Players are dealt two cards face-down in the hole with an up card, followed by three more cards face-up, and a final card face-down. There are five betting intervals. The fascination of the game lies in the way the possibilities shift from round to round, in making a five-card hand.

You may start with cards that look likely to be best, but there is no guarantee you will end up best. Obviously (A-A) A is the best starting hand, but that only happens once in 5,525 deals. Any pair, especially concealed in the hole, or three flush or three straight cards are useful starters. But there are no certainties.

Broadly speaking, however, all decisions about betting at poker need to be taken in relation to the odds offered by the money in the pot. Playing draw poker, if you have four hearts to a flush, you need at least 4-1 odds from the pot to justify paying for the draw. Seven Card Stud is much more complicated. Suppose you are dealt:

(9s-10s) Jh 8d

The odds of catching a seven or a queen to make your straight on the next card depend on the cards seen in your opponents' up cards.
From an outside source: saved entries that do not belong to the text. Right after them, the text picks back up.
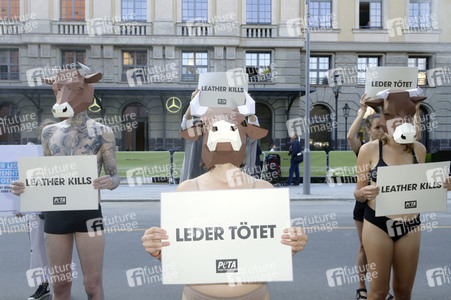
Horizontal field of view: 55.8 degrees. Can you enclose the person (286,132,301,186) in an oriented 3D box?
[{"bbox_3d":[2.220,0.300,13.900,0.460,1.750,0.520,0,0,-6],"label":"person"}]

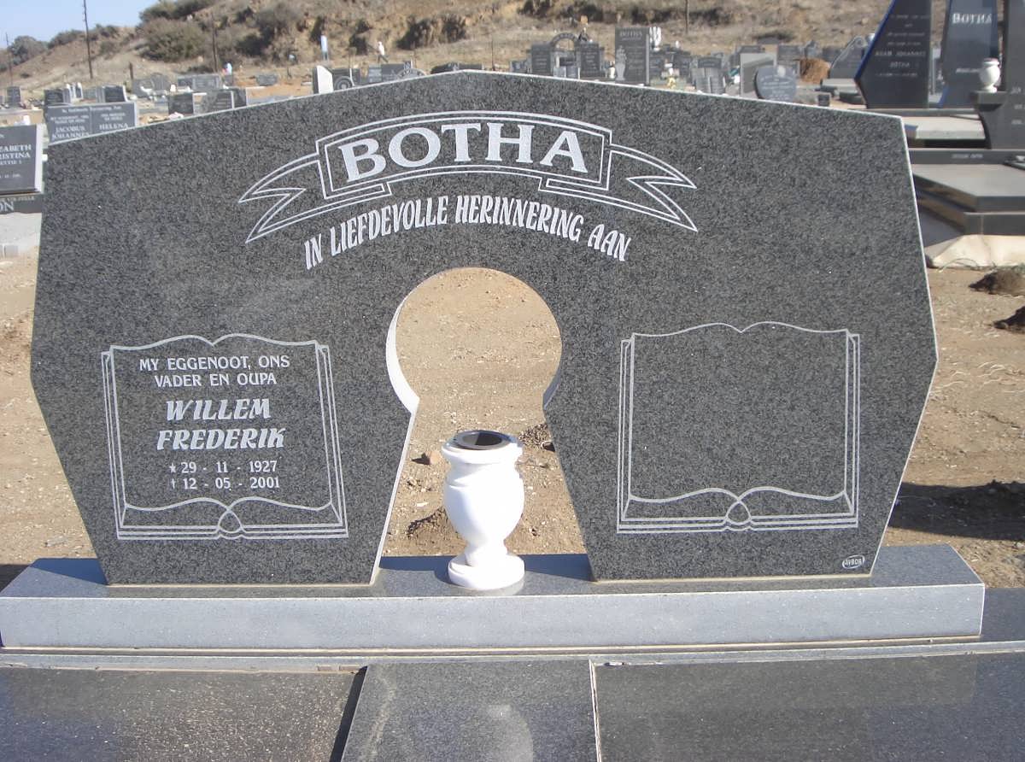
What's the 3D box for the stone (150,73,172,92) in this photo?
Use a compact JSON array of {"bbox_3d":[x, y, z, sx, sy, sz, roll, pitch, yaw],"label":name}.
[{"bbox_3d":[-12.243,-10.329,40.000,0.673,0.690,0.130,-2,15,0],"label":"stone"}]

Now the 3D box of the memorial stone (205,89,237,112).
[{"bbox_3d":[-6.842,-6.551,27.000,0.651,0.587,0.120,-2,15,0],"label":"memorial stone"}]

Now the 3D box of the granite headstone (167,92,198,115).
[{"bbox_3d":[-7.733,-6.501,27.000,0.627,0.526,0.120,-2,15,0],"label":"granite headstone"}]

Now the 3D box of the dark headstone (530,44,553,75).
[{"bbox_3d":[0.782,-8.603,31.000,0.572,0.953,0.120,-1,15,1],"label":"dark headstone"}]

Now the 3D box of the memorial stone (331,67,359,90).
[{"bbox_3d":[-4.957,-8.880,34.000,0.790,0.739,0.120,-2,15,0],"label":"memorial stone"}]

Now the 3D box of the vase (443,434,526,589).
[{"bbox_3d":[-0.046,0.225,2.030,0.142,0.250,0.142,-1,15,1],"label":"vase"}]

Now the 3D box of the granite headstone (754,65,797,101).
[{"bbox_3d":[3.783,-4.248,16.500,0.597,0.557,0.120,-1,15,4],"label":"granite headstone"}]

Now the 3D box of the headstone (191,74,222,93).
[{"bbox_3d":[-10.108,-9.798,38.000,1.037,0.684,0.130,-2,15,0],"label":"headstone"}]

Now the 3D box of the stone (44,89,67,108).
[{"bbox_3d":[-11.909,-7.335,30.000,0.553,0.540,0.120,-2,15,0],"label":"stone"}]

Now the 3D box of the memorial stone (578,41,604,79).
[{"bbox_3d":[2.116,-8.614,31.000,0.659,1.022,0.120,-1,15,1],"label":"memorial stone"}]

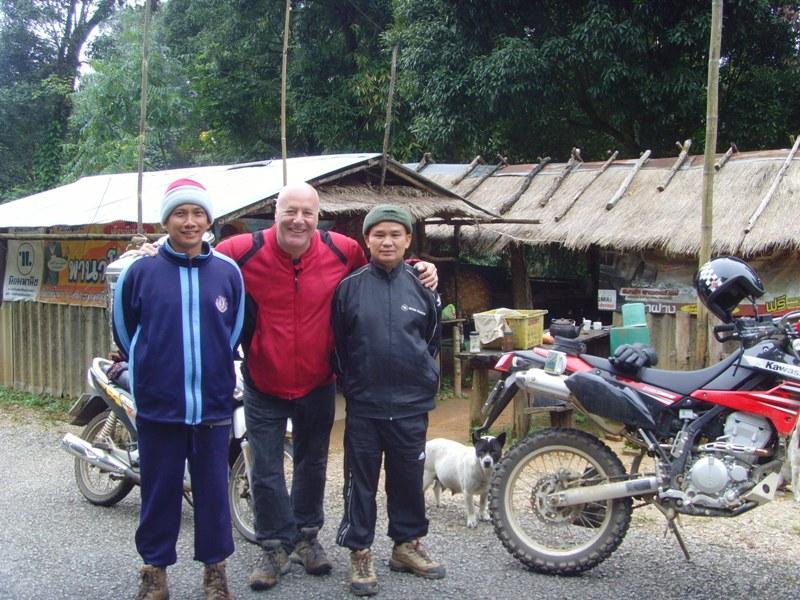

If a couple of 7s and queens have shown already, the odds may be too long, even with three cards still to come to make your hand. And if someone is showing a high pair or three cards to a flush, those hands may be beating yours, even if you do hit the straight.

Here we must leave the maths and enter the realm of psychology. Are the other players tight or loose in their play? How likely is it someone is bluffing to represent a strong hand, or perhaps 'slow playing' to conceal a strong hand? How much money do you risk or gain by seeing it through?

All this is carried out in players' minds at an intuitive level, based on experience. It takes time to learn. But then no one ever claimed Seven Card Stud was an easy ride.